== COMPITI DA SVOLGERE ==
- A) Nel brano sul ritorno del WRC negli Stati Uniti, in quale settimana si svolgerà l'evento di prova fissato dalla FIA?
- B) Le frasi qui sotto concordano con il brano sul ritorno del WRC negli Stati Uniti? Per ciascuna rispondi sì o no e cita le parole del brano che lo decidono.
(i) Il WRC manca dagli Stati Uniti da trentotto anni.
(ii) L'evento del 2026 sarà valutato dalla sola FIA.
(iii) L'ingresso ufficiale nel calendario è previsto dal 2027.
- C) Secondo il brano sul ritorno del WRC negli Stati Uniti, quali aspetti dell'evento saranno "sotto la lente d'ingrandimento"? Indicali tutti.

== BRANO DA LEGGERE ==
________________________________________

Calendario WRC: gli Stati Uniti pronti al rientro dopo 38 anni
Dopo ben trentotto anni di assenza, il WRC si prepara a scrivere una nuova pagina della sua storia, tornando finalmente negli Stati Uniti. Un ritorno che non è solo una questione di calendario, ma un vero e proprio banco di prova per il futuro del mondiale rally. A fissare la data è la FIA, che ha scelto la settimana dall’11 al 17 giugno 2026 per un candidate event destinato a fare da spartiacque: le prove speciali si snoderanno tra le strade di Kentucky e Tennessee, territori dove il motorsport si fonde con la tradizione americana più autentica. Un’occasione che profuma di sfida e opportunità, dove ogni dettaglio sarà sotto la lente d’ingrandimento, dalle infrastrutture alle misure di sicurezza, passando per la logistica e l’accessibilità per team e pubblico.
Non si tratta di un semplice test, ma di una valutazione a tutto tondo che vedrà la collaborazione tra la FIA e l’ACCUS (Automobile Competition Committee of the United States), l’organo che da sempre rappresenta il cuore pulsante dell’organizzazione automobilistica americana. L’obiettivo? Dimostrare che gli Stati Uniti sono pronti ad accogliere nuovamente il mondiale, con un ingresso ufficiale già dal 2027 nel calendario internazionale. Un traguardo ambizioso, certo, ma la posta in gioco è alta: conquistare uno dei mercati più appetibili per la crescita del rally a livello globale.

________________________________________

== DATI ESTRATTI ==
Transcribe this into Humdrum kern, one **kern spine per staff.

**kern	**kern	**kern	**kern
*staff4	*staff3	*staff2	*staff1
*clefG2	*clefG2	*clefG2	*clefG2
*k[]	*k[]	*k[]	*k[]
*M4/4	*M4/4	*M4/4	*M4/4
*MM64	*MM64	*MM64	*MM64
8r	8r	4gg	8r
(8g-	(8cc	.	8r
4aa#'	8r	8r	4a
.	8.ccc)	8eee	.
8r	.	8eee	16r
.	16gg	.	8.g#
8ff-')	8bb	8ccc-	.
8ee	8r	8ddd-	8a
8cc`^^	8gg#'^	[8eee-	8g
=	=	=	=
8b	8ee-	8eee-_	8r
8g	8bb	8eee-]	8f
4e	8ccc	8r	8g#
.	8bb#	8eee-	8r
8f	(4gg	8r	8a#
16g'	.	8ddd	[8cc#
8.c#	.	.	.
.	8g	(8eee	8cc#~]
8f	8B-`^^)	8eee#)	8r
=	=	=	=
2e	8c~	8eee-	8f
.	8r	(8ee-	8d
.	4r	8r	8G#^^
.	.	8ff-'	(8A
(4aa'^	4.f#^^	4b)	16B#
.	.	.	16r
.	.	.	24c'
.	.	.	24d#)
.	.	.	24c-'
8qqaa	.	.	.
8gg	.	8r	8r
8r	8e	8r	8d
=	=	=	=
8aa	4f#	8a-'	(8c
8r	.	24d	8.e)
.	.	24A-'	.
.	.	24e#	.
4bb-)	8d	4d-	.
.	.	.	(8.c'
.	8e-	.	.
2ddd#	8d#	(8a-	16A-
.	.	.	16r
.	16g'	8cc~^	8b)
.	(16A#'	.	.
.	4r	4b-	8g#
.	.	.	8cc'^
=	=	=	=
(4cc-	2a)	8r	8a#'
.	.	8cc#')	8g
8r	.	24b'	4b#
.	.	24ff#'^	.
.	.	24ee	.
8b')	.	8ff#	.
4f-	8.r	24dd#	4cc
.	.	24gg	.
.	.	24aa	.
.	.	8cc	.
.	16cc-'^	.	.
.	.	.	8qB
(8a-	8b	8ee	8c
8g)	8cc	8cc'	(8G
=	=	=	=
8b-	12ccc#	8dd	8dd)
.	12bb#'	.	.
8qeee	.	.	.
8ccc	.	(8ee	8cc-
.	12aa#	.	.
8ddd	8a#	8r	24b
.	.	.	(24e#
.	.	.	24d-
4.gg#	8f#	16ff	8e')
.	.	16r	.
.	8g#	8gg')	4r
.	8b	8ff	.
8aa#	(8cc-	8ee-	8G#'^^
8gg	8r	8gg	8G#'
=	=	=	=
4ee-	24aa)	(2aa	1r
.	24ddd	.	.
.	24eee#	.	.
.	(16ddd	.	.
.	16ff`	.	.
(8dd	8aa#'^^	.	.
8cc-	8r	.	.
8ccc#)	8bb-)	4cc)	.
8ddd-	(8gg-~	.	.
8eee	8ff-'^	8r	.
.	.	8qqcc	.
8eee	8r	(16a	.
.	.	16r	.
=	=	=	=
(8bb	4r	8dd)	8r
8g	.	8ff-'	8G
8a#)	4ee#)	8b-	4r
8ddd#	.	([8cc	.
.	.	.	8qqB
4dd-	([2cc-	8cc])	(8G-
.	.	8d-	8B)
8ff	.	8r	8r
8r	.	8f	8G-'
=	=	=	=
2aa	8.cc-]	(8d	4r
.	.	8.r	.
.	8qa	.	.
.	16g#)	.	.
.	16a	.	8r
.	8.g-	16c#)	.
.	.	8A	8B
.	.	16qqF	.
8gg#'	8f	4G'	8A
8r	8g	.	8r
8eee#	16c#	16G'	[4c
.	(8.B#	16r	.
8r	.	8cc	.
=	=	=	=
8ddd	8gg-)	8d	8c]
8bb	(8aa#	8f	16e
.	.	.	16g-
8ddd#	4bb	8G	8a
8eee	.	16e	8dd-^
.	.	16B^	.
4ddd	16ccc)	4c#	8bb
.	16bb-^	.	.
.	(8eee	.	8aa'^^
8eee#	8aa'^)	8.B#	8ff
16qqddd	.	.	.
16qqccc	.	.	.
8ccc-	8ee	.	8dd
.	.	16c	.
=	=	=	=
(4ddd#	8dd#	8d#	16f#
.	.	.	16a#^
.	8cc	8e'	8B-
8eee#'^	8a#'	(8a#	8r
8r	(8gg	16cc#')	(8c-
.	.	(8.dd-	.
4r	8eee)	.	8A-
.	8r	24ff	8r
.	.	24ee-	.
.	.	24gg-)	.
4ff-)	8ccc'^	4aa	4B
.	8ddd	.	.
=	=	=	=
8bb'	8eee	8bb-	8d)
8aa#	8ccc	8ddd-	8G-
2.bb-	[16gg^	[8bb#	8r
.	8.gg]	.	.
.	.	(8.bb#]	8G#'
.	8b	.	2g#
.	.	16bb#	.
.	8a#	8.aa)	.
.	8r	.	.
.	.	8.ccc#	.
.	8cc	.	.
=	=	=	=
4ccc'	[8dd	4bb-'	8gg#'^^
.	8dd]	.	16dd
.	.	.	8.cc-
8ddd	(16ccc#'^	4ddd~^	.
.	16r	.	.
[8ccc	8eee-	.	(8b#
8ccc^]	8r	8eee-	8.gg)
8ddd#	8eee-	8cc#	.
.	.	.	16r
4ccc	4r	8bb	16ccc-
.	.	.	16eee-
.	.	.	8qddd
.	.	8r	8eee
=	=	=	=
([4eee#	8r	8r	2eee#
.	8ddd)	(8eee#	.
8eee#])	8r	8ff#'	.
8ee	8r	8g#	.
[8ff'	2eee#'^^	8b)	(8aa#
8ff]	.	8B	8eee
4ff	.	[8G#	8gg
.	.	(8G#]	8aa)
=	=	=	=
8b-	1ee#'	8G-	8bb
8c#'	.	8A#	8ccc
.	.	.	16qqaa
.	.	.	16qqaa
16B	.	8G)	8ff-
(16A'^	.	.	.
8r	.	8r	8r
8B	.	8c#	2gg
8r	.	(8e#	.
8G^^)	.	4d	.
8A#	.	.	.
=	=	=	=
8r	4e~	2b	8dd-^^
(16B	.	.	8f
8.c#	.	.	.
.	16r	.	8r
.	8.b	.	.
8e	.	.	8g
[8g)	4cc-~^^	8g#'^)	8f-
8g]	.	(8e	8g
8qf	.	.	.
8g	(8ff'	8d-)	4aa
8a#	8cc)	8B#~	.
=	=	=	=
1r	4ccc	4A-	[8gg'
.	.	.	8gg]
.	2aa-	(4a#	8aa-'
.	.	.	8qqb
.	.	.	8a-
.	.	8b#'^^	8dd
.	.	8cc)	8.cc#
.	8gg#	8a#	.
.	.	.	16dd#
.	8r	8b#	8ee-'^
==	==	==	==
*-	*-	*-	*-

________________________________________

== RISULTATI ==
- A) Dall'11 al 17 giugno 2026.

- B)
(i) Sì: "Dopo ben trentotto anni di assenza"
(ii) No: "vedrà la collaborazione tra la FIA e l’ACCUS"
(iii) Sì: "con un ingresso ufficiale già dal 2027 nel calendario internazionale"

- C) Infrastrutture, misure di sicurezza, logistica, accessibilità per team e pubblico.